This repository contains the implementation of a framework combining continual few-shot relation extraction with schema-aware symbolic validation. The approach leverages synaptic regularization methods and a SHACL-based symbolic memory layer to mitigate catastrophic forgetting and distinguish between true hallucinations and semantically valid out-of-schema predictions.
- The article of the repository has been submitted to Journal of Web Semantics.
Large Language Models (LLMs) used for Knowledge Graph (KG) construction often suffer from catastrophic forgetting in dynamic environment. Furthermore, they frequently generate relations that, while semantically valid in an open-world scenario, are treated as errors because they fall outside predefined schemas.
This project addresses these challenges through:
- Synaptic Regularization: Utilizing EWC, SI, and MAS to maintain model stability during incremental learning.
- Symbolic Memory: A SHACL-based validation layer that captures canonical and inverse relations.
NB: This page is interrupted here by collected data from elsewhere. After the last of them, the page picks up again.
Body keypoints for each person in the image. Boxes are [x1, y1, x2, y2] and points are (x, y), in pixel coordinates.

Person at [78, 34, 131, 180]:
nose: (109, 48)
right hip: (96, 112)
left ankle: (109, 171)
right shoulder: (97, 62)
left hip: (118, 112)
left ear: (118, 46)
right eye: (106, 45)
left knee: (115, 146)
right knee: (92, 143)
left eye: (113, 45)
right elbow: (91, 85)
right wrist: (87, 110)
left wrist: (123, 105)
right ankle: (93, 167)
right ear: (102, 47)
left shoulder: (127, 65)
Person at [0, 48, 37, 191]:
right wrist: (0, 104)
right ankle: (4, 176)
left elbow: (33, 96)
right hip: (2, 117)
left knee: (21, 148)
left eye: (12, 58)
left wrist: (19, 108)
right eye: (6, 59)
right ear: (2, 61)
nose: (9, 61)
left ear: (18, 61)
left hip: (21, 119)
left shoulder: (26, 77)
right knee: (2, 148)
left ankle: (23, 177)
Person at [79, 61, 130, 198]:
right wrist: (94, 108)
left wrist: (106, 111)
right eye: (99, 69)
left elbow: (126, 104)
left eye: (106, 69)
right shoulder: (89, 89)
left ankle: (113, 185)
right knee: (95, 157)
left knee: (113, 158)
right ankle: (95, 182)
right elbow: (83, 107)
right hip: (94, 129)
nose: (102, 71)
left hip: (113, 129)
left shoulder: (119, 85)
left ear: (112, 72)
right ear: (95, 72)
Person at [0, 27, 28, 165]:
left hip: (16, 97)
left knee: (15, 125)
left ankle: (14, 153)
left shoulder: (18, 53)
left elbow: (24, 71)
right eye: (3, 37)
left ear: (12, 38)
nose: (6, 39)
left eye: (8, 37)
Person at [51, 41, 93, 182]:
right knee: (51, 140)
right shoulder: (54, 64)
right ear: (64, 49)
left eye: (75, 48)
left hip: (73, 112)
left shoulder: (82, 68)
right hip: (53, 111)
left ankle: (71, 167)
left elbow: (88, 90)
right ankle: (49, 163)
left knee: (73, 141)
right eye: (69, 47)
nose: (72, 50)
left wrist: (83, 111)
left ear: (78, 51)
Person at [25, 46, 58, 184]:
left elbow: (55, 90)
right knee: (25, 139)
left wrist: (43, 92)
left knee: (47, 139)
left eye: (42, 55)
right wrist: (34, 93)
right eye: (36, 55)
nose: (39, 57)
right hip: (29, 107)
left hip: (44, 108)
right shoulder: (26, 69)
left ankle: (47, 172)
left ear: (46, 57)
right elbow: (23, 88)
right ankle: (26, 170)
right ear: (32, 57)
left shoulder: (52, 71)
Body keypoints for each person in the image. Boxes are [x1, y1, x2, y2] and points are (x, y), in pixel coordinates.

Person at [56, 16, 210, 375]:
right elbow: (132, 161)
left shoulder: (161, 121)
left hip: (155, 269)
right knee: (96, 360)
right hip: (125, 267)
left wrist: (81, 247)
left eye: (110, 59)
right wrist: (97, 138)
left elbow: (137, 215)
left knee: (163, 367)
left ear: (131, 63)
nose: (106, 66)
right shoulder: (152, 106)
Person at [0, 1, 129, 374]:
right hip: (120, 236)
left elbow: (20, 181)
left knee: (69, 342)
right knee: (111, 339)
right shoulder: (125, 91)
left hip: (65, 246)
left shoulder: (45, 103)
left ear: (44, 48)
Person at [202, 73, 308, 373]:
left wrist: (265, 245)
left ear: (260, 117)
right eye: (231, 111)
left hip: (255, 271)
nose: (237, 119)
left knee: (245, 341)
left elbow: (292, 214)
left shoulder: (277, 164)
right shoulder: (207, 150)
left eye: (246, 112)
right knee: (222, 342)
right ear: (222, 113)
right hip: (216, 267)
- LLM-as-a-Judge: A mechanism for uncertainty assessment and explanation, determining when human validation is required.
- The pipeline consists of four primary stages
- Continual LLM Tuning: Fine-tuning (specifically Flan-T5 Base) using synaptic approaches to preserve important parameters
- Canonical & Inverse Relation Discovery: Identifying semantically close predictions using Wikidata and human expertise
- SHACL Validation: Using Shapes Constraint Language to interpret LLM-generated relations against known schemas
- Explainability: Generating natural-language rationales and uncertainty scores (1-10) via an LLM-as-a-Judge (e.g., Gemini)
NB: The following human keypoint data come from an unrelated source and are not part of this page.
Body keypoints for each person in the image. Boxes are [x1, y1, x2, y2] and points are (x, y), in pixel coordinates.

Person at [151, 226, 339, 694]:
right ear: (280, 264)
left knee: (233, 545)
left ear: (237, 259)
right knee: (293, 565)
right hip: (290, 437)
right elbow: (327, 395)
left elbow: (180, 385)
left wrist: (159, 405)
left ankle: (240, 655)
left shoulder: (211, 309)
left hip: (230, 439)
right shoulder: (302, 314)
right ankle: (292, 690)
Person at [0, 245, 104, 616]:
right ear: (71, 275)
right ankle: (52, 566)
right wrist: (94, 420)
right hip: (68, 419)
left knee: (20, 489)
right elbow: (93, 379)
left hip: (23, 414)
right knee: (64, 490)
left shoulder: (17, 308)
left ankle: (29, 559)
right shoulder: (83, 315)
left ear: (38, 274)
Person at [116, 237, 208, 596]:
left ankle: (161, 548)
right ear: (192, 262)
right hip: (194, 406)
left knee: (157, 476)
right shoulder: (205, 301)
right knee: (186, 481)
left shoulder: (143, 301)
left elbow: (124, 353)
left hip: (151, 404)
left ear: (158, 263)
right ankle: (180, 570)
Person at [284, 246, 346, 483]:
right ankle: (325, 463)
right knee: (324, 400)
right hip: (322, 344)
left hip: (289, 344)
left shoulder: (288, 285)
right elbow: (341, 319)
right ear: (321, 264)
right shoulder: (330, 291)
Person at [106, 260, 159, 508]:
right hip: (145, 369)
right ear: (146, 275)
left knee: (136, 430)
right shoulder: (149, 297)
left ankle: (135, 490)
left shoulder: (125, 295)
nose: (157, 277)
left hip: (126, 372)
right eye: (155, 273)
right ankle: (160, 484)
The framework implements three bio-inspired regularizers:
| Method | Description |
|---|---|
| EWC | Elastic Weight Consolidation; uses the Fisher Information Matrix to identify important parameters. |
| SI | Synaptic Intelligence; computes parameter importance online as a structural regularizer. |
| MAS | Memory-Aware Synapses; based on Hebbian learning to keep weights close to previous training. |
Experiments were conducted on TACRED and FewRel datasets:
- TACRED: Synaptic approaches consistently outperformed baselines, achieving up to 90.86% accuracy at the end of incremental tuning.
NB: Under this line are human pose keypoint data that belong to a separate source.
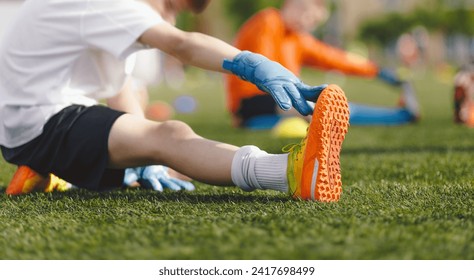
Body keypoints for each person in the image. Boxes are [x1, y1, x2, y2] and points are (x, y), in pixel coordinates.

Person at [0, 0, 350, 202]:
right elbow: (181, 45)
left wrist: (144, 156)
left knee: (160, 146)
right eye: (169, 6)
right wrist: (250, 64)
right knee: (171, 136)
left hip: (36, 121)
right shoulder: (108, 3)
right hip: (40, 122)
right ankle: (289, 173)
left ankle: (51, 174)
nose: (168, 18)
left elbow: (119, 89)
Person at [225, 0, 419, 130]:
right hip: (253, 99)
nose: (311, 26)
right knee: (327, 107)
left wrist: (378, 71)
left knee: (327, 106)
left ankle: (400, 116)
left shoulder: (296, 37)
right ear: (297, 5)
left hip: (273, 102)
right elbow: (262, 70)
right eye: (311, 18)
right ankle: (400, 117)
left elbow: (334, 58)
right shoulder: (269, 21)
- Sample Selection: K-means clustering with Euclidean distance was found to be the most effective strategy for selecting diverse training shots.
- Hallucination Resolution: The model using SI was found to be less prone to hallucinations across both datasets.
src/bio-inspired_regularizers/: Implementations ofewc.py,si.py, andmas.py.SHACL Shapes: Symbolic memory constraints for canonical and inverse relation detection.LLM-as-a-Judge: Templates for base and textual entailment-based evaluation formats.